"You have to work hard to offend Christians. By nature, Christians are the most forgiving, understanding, and thoughtful group of people I've ever dealt with. They never assume the worst. They appreciate the importance of having different perspectives. They're slow to anger, quick to forgive, and almost never make rash judgments or act in anything less than a spirit of total love . . . No, wait--I'm thinking of Labrador retrievers!" David Learn, 1998

Tuesday, July 5, 2011

FUKUSHIMA: Is it safe for us to drink milk?
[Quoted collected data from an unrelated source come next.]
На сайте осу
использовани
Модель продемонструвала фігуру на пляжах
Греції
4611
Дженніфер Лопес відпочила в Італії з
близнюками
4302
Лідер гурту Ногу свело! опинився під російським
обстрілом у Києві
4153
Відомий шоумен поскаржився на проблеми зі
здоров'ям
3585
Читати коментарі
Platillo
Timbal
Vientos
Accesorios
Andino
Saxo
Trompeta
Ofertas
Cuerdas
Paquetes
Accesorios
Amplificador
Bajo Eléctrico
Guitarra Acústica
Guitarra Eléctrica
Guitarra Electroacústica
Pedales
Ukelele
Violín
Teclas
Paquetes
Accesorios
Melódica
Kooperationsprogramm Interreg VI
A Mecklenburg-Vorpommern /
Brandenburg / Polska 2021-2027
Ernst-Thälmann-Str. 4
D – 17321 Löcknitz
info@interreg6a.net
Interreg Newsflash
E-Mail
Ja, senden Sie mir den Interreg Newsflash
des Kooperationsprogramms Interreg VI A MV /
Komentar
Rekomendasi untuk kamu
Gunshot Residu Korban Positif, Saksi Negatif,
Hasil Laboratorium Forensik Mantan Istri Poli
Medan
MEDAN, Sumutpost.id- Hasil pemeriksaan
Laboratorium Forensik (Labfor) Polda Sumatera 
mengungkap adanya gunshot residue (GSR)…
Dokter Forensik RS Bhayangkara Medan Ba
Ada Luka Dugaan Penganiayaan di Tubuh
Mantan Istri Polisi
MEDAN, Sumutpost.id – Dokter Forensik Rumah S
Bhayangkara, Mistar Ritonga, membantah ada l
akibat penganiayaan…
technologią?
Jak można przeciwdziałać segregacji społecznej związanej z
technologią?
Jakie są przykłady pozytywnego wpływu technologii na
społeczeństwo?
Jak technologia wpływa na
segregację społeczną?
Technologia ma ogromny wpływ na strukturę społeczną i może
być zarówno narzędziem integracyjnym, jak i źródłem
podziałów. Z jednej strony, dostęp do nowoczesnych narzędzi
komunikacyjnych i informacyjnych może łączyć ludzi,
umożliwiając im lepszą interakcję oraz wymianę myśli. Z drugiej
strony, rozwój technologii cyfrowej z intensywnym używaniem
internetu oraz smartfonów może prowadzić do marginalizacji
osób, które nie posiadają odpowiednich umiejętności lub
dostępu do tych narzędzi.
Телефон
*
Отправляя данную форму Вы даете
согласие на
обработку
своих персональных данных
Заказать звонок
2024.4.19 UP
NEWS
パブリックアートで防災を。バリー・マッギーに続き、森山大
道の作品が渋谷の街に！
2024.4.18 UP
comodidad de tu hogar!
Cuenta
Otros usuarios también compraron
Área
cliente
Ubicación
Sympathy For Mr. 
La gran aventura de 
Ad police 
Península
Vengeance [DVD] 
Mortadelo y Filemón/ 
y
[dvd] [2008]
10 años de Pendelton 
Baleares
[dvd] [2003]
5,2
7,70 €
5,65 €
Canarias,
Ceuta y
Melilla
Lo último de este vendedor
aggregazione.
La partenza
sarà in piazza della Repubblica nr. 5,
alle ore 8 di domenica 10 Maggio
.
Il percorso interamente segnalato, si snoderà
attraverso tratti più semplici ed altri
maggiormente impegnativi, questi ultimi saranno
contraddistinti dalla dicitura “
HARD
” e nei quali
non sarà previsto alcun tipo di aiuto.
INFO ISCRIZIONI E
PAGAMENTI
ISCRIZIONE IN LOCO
     My daughter called me from Oklahoma to ask whether it's safe for our 7-year old granddaughter to drink milk, in light of Fukushima. 
     I had to say I don't know. Uncontrolled radiation is apparently still pouring out of at least two nuclear reactors undergoing melt-through and is being carried to the United States (which is downwind) via the jet stream and ocean currents. I know there are hot spots of radiation in the U.S. but at present milk is only being tested for radiation in California. 
     The element that can make milk a health risk is Strontium-90, the radioactive equivalent of calcium. One of 200 radioactive substances nuclear bombs and reactors both produce which aren't found in nature, Strontium-90 seeks the bones and thyroid glands of growing children, especially babies in utero, settling there so calcium can't. Instead of benefiting growth, it causes thyroid and bone cancer. 
     So is it safe to drink milk in Oklahoma--or any other state in the Union? Well, if it rains in your part of the country, chances are carcinogens attached to those drops of water are penetrating your soil. If grass grows in that soil and cows eat that grass, they will be giving milk that to one degree or another is radioactive. You and your children will be getting additional amounts of radiation every time you drink it. 
     Even if those amounts are miniscule, they add up. On June 2, the International Atomic Energy Agency [IAEA] admitted "there is no such thing as 'safe' levels of radiation.” They cited a 700-page July 30, 2005 report by the National Academies of Science concluding the same thing, that "there is no safe level of exposure to radiation—even very low doses can cause cancer." See FDA-comparison-radiation-milk-everyday-exposures-called-improper.
     Personally, Jerry and I have switched to almond milk, which contains 50% more calcium (calcium carbonate) than dairy milk and tastes yummy.